Physical characteristics
- • location: Tillamook State Forest, Northern Oregon Coast Range
- • coordinates: 45°44′44″N 123°23′34″W﻿ / ﻿45.74556°N 123.39278°W
- • elevation: 2,090 ft (640 m)
- Mouth: Nehalem River
- • coordinates: 45°45′03″N 123°39′12″W﻿ / ﻿45.75083°N 123.65333°W
- • elevation: 236 ft (72 m)
- Length: 20 mi (32 km)
- Basin size: 66 sq mi (170 km^{2})
- • average: 350 cu ft/s (9.9 m^{3}/s)

= Salmonberry River =

The Salmonberry River is a tributary of the Nehalem River, about 20 mi long, in northwest Oregon in the United States. It drains a remote unpopulated area of the Northern Oregon Coast Range in the Tillamook State Forest about 65 mi west-northwest of Portland. The river runs through part of the region devastated between 1933 and 1951 by a series of wildfires known as the Tillamook Burn.

It rises in northeastern Tillamook County, near its border with Washington County, and flows west-northwest through the mountains, joining the Nehalem from the southeast about 15 mi northeast of the city of Nehalem.

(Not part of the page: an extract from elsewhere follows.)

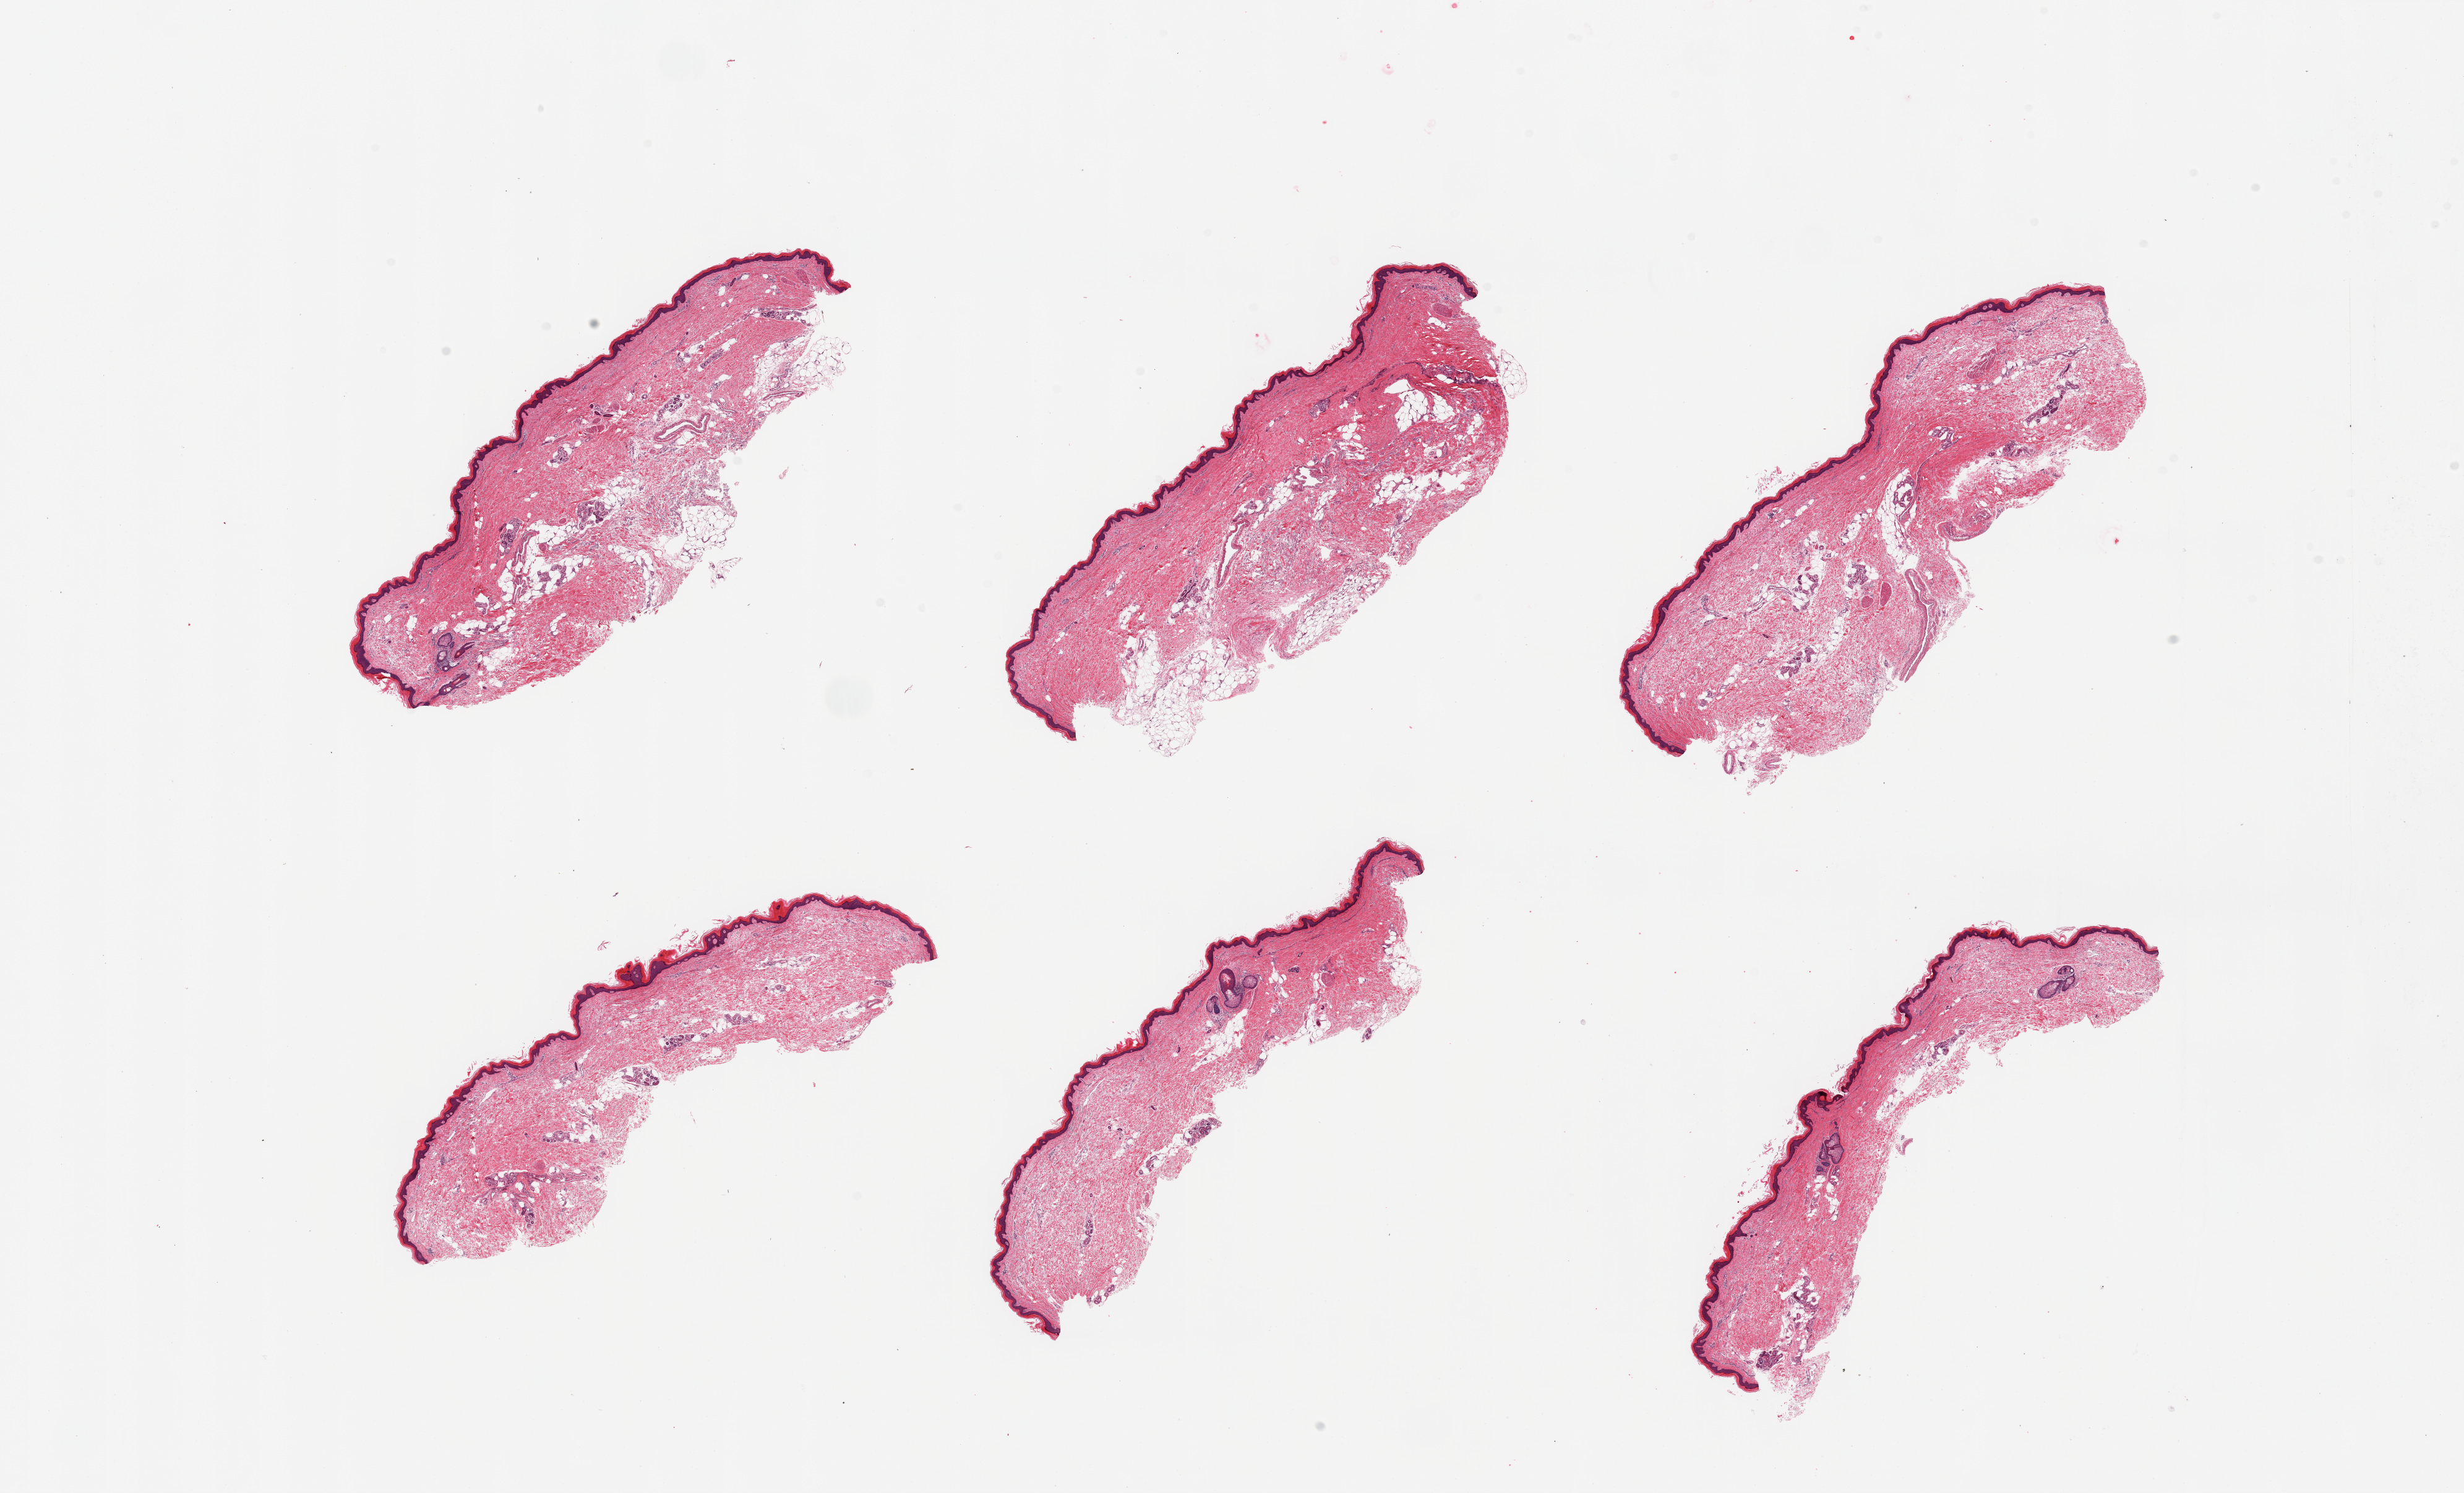
Digitized H&E-stained section — whole scanned area (about 31.5 x 19.1 mm, from a 20x scan) shown as a low-resolution overview; PAXgene-fixed, paraffin-embedded tissue; section of skin of lower leg (target tissue); tissue donor sample. Male donor.
Pathologist's review note for this sample: 6 pieces; predominantly well trimmed, but with 5-20% internal (mostly) and attached fat, epidermis measures 32 microns.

The river's name comes from the salmonberry plant, Rubus spectabilis.

==Railroad==
An excursion railway and dinner train, the Oregon Coast Scenic Railroad (OCSR), travels up the Nehalem River canyon from Wheeler to the mouth of the Salmonberry. The train to the Salmonberry is part of an excursion-train network operated by the OCSR, a non-profit organization run by volunteers, on track formerly used by the Southern Pacific Railroad and the Port of Tillamook Bay Railroad. The railway track continues up the Salmonberry for 14 mi, but flooding and erosion damaged it so severely that it was closed in 2007.

The Wild Salmon Center and other conservation groups concerned about salmon and steelhead runs on the Nehalem and the Salmonberry prefer that the track along the Salmonberry remain closed. Of particular concern are landslides and herbicide spraying along the railway tracks in the river's riparian zones. Both kinds of incursion can harm fish and incubating fish eggs.